Miss Taylor, grim-faced, had the opposite problem: suppose the princess arrived with a lady’s maid, what would happen to her?
She had been practising walking, but too much exertion made her leg ache abominably.
Dr Welkes had taken off the cast, and had provided her with a brace to wear.
She had let down her hems to brush the top of her foot, which hid the brace from sight, but he had told her to use a stick for a few weeks, and she was sure that even if the princess had not brought a maid, she would not allow a stick anywhere near her.
Kitty was dreading it, having always been afraid of her mother-in-law. All she could do was order the best meal possible (though March was not exactly an accommodating month) and instruct that the servants should all be lined up in front when the carriage came back from the station.
‘At least it’s not raining,’ she remarked to Giles, as they waited inside the hall for the signal that the carriage was in sight.
It was grey, mild and misty. The dogs came poking their noses up and swinging their iron-bar tails, hoping that all this activity portended a walk.
‘Oh dear! She doesn’t like dogs. Afton, can you take them away and shut them in somewhere? ’
The boy they had stationed on the drive ran panting up. They walked out onto the front steps, and could see the carriage with the greys coming up the avenue, followed by the brake for the luggage and the closed cab from the station.
Giles said, ‘It puts me in mind of the arrival of the Queen of Sheba, “with a very great retinue, with camels bearing spices, very much gold, and precious stones”.’
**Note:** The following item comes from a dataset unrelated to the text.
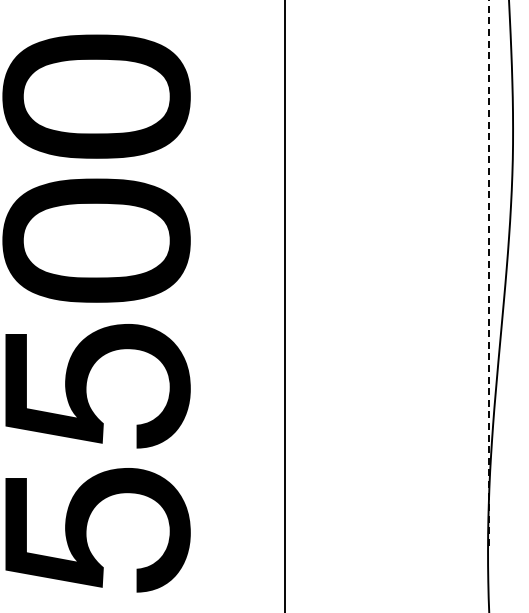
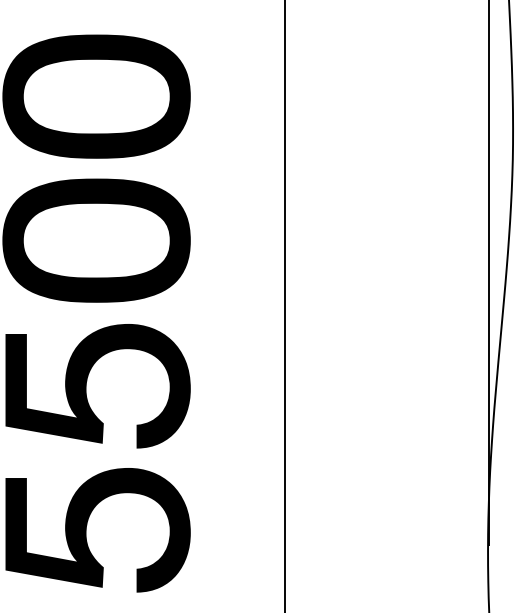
line at (488, 273): dashed -> solid
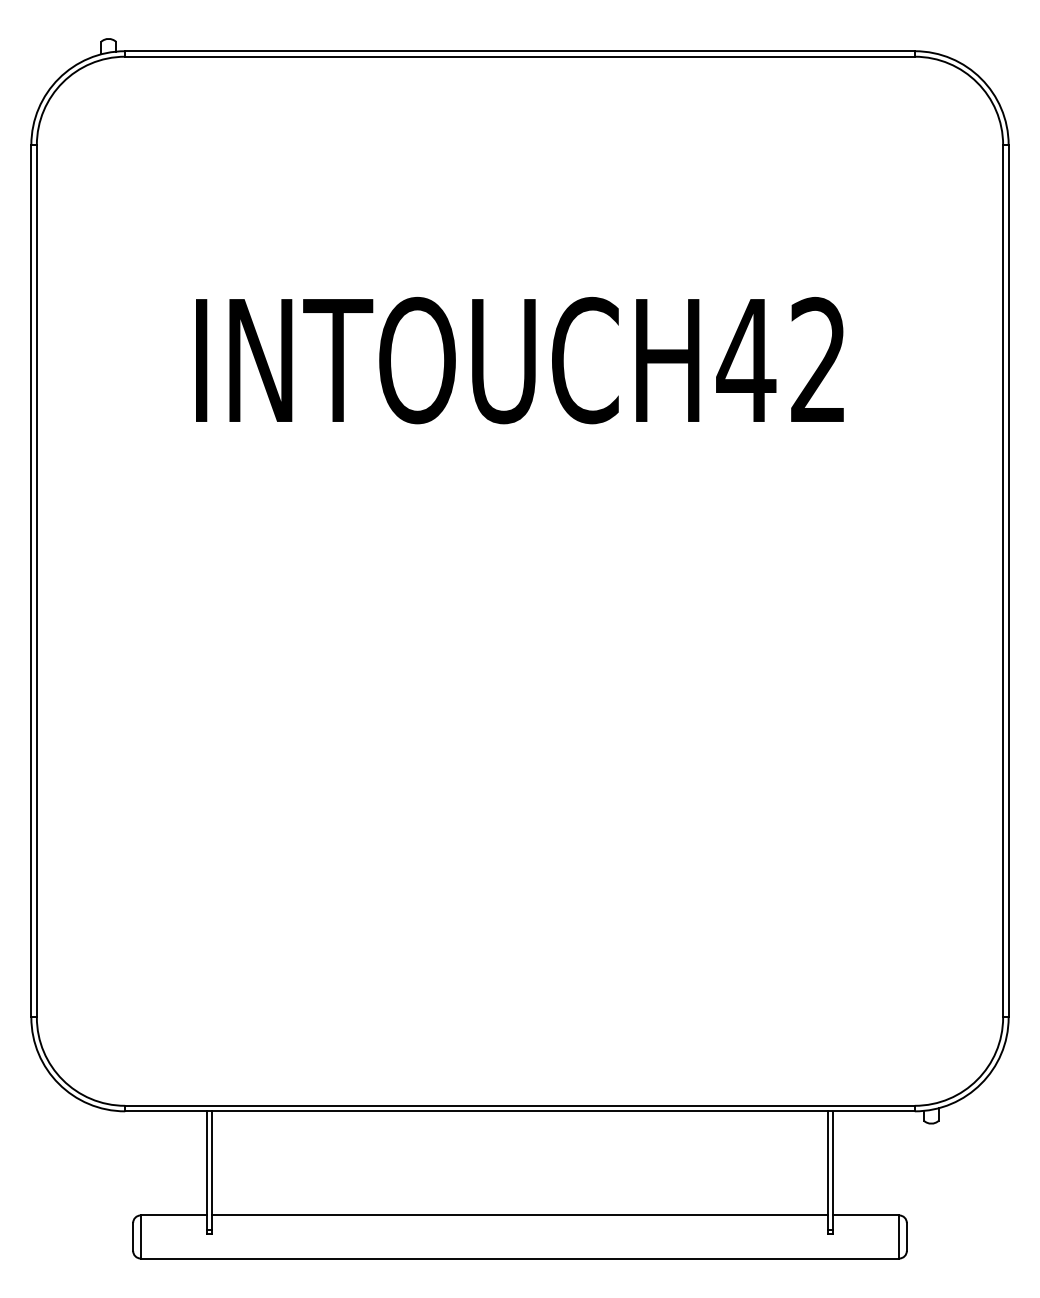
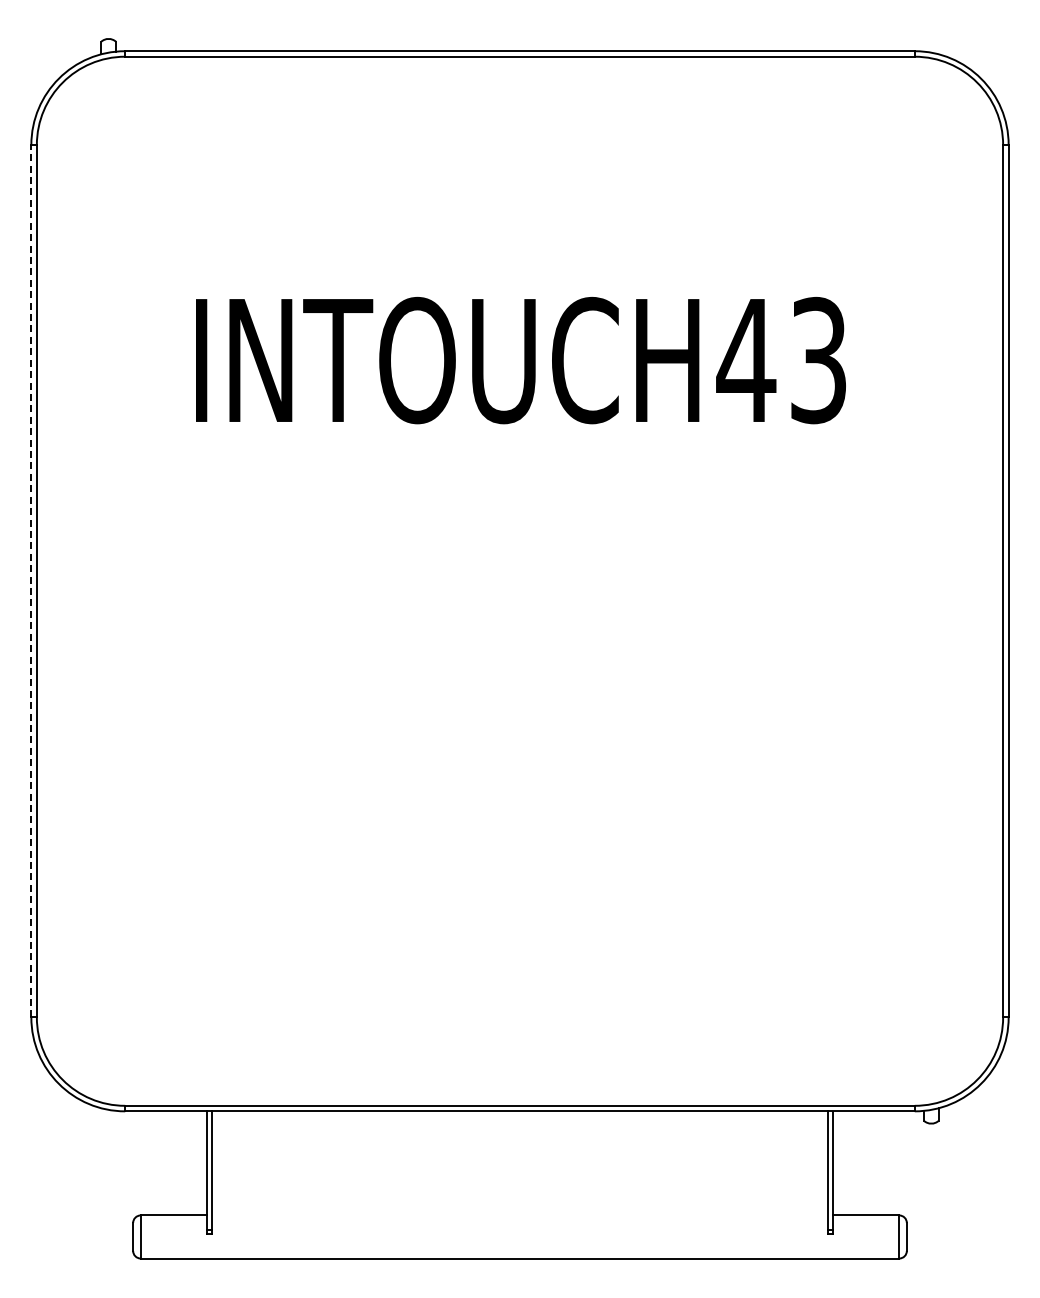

‘Oh, I wish she did have camels!’ Alice said, from behind him. ‘Shouldn’t we be welcoming her with sackbuts and shawms?’
‘I should think you’d not want to draw attention to yourself,’ Linda told her severely. ‘Neither of you,’ she included Rachel in the opprobrium. ‘If I was you I’d keep very quiet.’
‘Is Grandma going to be cross?’ her daughter Arabella asked.
‘Not with you,’ Linda said shortly. ‘But don’t speak unless spoken to.’
‘I’m bored!’ her son Arthur, Lord Cordwell, moaned. ‘Why have we got to stand here all the time? I want to go in.’
‘Ssh!’ Kitty said sharply. She checked one last time. The maids in their morning grey, with caps; the footmen and boys in livery; old Frewing, the hall porter, proudly holding the door and at the back the nursery maids in blue with her sons, Louis and Alexander, decked in their best.
The greys, lifting their legs beautifully and arching their necks, drew the carriage up to the entrance and John Manley, the coachman, stopped it exactly at the centre.
William the first footman moved into position to open the door and put down the step.
Cyril, the second, ran round to the far side from which the tall, thin shape of the prince, wearing a voluminous greatcoat with a vast astrakhan collar and a Russian astrakhan hat, soon emerged and came round to help his princess out of the carriage.